The apparent ramping up of military tensions as North Korean authorities move to return the inter-Korean relationship to the status quo prior to 2018 is most worrisome. The Korean People’s Army General Staff announced its intention to redeploy forces to the Mount Kumgang tourist area and the Kaesong Industrial Zone, reinstall guard posts at the Demilitarized Zone (DMZ) that were removed under the September 2018 Comprehensive Military Agreement, and resume regular military exercises near the border.

Despite holding out hope that inter-Korean summitry and special envoys could save the day, the Moon administration finally responded to two weeks of ever-increasing North Korean rhetoric by declaring that Kim Yo-jong’s words are ‘fundamentally damaging the trust that the leaders have built up to date’. The director of operations for South Korea’s Joint Chiefs of Staff warned North Korea not to resume regular military exercises near the border or restore guard posts in the DMZ, stating that ‘if the North actually takes such a move, it will certainly pay the price’.

It is uncertain what North Korea’s motives are for rekindling tensions. They could be about succession or other internally-driven factors, or be designed to humiliate South Korea, split the US–South Korea alliance, or pressure the Trump administration. In any case, South Korea’s immediate goal — with necessary visible political support from the Trump administration and US Forces Korea — must be to contain tension escalation, avert and minimise possible loss of life, and reinforce a US–South Korea commitment to defence and deterrence.
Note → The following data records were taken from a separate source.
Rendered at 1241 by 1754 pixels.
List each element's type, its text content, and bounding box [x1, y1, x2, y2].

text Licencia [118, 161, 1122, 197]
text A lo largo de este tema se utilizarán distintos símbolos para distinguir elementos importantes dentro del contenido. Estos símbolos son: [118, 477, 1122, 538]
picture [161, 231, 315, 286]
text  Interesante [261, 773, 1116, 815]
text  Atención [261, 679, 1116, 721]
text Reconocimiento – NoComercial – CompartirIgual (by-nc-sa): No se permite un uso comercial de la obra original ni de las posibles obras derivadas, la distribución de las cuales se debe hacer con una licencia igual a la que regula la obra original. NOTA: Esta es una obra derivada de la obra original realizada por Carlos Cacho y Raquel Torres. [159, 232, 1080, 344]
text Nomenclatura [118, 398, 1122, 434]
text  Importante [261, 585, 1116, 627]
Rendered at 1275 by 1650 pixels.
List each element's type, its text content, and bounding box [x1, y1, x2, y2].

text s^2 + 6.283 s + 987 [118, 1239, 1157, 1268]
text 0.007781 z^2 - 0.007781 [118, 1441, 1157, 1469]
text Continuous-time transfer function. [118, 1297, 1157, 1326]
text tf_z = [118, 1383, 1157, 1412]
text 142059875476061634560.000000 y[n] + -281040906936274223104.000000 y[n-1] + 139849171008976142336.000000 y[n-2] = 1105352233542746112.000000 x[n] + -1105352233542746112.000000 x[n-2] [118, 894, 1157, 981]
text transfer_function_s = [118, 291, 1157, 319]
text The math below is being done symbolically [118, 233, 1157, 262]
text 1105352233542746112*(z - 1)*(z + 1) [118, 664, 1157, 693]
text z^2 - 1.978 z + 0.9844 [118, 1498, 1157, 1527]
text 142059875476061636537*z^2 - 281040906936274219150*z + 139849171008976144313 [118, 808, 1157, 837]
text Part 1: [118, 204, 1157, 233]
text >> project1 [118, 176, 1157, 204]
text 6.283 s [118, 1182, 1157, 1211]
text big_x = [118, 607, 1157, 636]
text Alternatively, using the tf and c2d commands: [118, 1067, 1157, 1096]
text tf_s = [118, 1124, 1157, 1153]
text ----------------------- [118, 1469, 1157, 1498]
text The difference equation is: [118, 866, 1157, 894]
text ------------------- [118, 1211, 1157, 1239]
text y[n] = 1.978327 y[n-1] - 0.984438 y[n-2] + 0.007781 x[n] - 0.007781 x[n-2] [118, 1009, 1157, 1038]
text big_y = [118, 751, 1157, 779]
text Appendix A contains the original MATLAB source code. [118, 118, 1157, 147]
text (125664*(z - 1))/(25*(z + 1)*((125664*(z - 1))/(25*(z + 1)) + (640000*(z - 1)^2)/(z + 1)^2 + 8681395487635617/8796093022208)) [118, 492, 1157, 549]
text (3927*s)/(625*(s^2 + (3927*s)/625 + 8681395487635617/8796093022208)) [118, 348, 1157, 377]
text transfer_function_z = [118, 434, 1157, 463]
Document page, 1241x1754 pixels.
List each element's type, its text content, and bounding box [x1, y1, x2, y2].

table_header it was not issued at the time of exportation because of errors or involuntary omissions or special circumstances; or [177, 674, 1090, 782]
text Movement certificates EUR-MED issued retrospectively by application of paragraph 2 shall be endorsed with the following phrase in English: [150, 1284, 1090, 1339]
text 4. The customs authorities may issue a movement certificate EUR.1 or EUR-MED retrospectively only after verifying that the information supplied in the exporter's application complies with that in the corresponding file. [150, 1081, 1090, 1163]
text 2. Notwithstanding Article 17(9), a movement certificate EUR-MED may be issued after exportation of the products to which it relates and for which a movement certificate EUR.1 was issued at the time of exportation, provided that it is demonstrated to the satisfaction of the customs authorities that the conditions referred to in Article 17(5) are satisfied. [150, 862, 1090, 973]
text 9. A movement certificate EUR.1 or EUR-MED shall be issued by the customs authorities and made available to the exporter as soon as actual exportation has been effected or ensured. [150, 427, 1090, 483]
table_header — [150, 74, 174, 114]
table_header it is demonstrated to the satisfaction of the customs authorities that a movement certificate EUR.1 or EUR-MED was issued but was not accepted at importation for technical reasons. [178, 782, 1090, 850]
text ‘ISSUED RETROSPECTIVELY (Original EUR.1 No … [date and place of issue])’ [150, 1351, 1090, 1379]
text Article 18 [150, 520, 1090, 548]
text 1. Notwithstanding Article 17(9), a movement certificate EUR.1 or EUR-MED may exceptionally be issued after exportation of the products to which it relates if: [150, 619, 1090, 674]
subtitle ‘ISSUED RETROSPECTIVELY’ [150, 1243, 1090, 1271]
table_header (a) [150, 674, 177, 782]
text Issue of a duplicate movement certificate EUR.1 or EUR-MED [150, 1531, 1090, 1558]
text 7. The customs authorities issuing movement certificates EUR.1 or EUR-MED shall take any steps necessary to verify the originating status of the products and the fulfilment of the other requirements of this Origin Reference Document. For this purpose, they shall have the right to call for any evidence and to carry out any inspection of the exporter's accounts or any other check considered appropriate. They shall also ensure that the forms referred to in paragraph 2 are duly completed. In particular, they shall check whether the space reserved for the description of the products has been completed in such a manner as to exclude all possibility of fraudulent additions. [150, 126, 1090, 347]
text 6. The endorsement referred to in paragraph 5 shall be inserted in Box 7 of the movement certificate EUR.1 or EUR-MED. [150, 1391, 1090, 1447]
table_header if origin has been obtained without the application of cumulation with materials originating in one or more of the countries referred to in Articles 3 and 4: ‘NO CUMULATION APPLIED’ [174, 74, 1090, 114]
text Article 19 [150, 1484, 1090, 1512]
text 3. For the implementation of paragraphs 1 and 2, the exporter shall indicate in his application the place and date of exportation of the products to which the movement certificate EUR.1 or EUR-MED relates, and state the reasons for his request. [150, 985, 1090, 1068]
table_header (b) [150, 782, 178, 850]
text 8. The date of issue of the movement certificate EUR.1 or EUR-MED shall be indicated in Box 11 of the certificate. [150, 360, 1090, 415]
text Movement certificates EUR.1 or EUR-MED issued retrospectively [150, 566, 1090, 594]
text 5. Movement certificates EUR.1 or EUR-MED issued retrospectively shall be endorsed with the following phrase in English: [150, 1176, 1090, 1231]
North Korea’s apparent resolve to renew tensions on the Korean Peninsula provides a political opportunity for South Korea and the United States to shelve friction over cost-sharing and reaffirm the strength of their alliance. It also provides the two countries a chance to coordinate a defence against North Korean escalation and revert to the more robust pre-2018 schedule of US–South Korean military exercises to ensure readiness. Now is the time for the alliance to focus on maintaining defence against external threats and to reaffirm the mutual value and benefits of close alliance-based coordination.